### Task prompt
Drop all images. Then write out each line below exactly as given.
*** Dataset excerpt ***
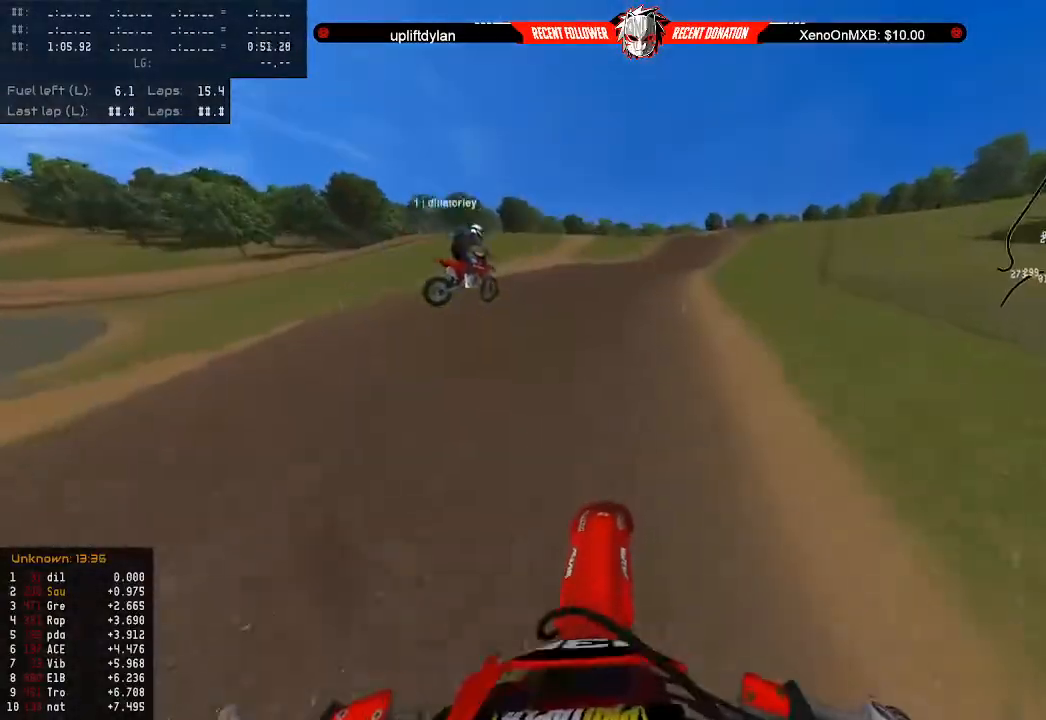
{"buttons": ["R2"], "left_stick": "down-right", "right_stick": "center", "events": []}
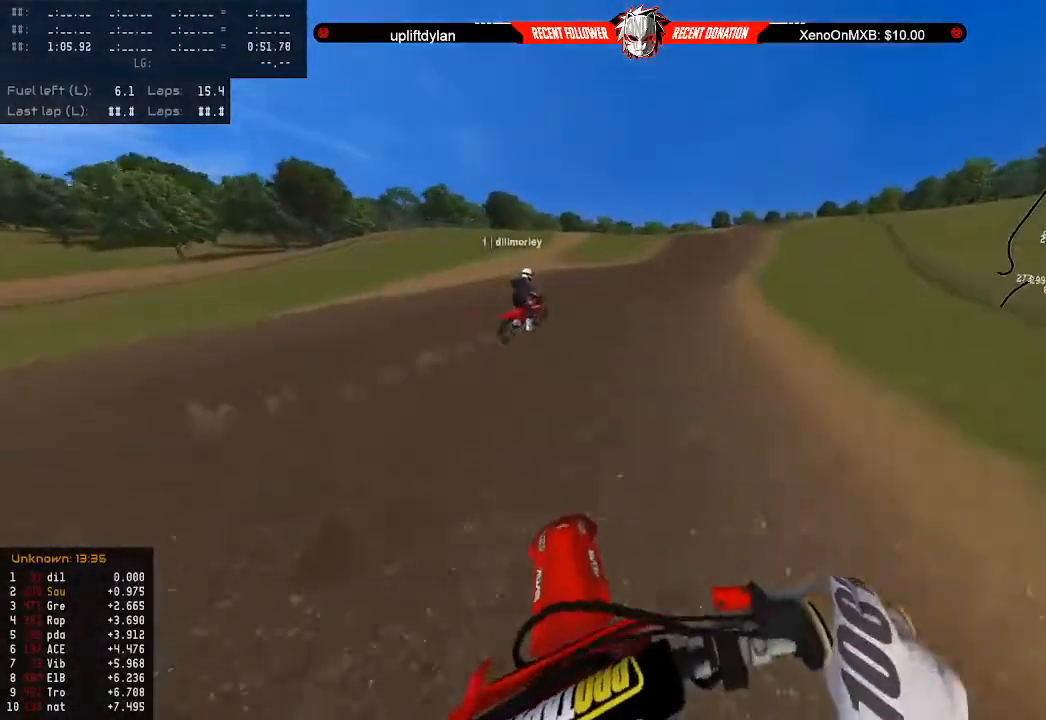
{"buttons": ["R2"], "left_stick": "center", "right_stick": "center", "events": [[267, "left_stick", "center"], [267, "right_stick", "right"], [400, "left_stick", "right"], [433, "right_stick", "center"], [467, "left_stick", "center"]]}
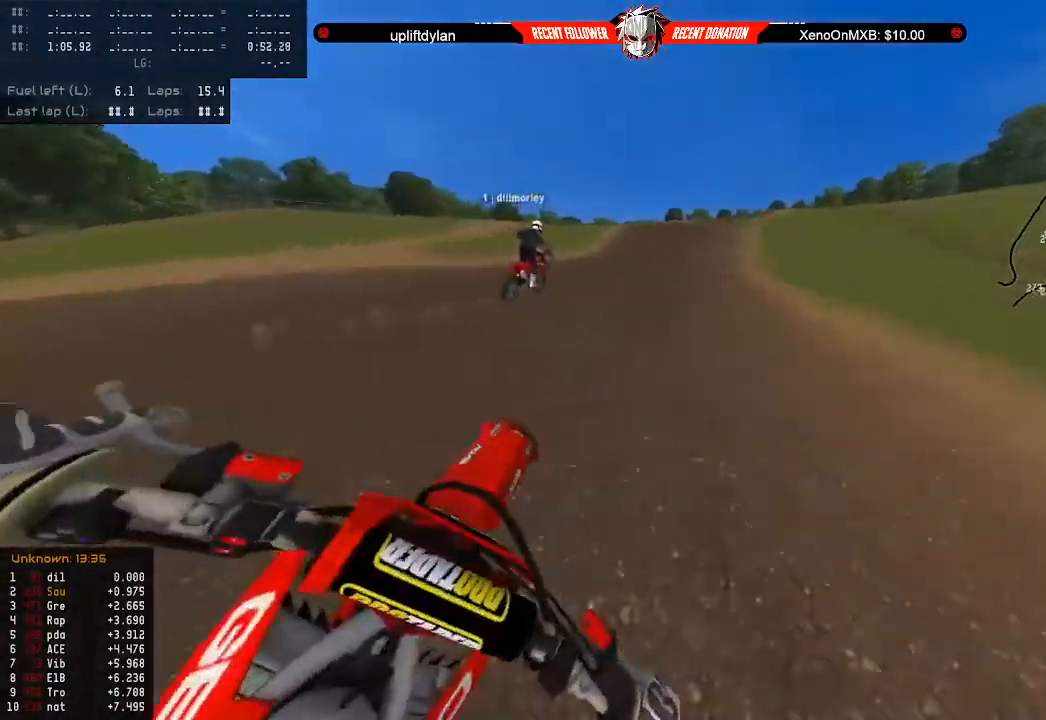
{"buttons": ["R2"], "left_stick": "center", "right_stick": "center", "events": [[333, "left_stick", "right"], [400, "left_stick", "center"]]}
*** End of Dataset excerpt ***
### Problem solution
{"buttons": ["R2"], "left_stick": "down-right", "right_stick": "center", "events": []}
{"buttons": ["R2"], "left_stick": "center", "right_stick": "center", "events": [[267, "left_stick", "center"], [267, "right_stick", "right"], [400, "left_stick", "right"], [433, "right_stick", "center"], [467, "left_stick", "center"]]}
{"buttons": ["R2"], "left_stick": "center", "right_stick": "center", "events": [[333, "left_stick", "right"], [400, "left_stick", "center"]]}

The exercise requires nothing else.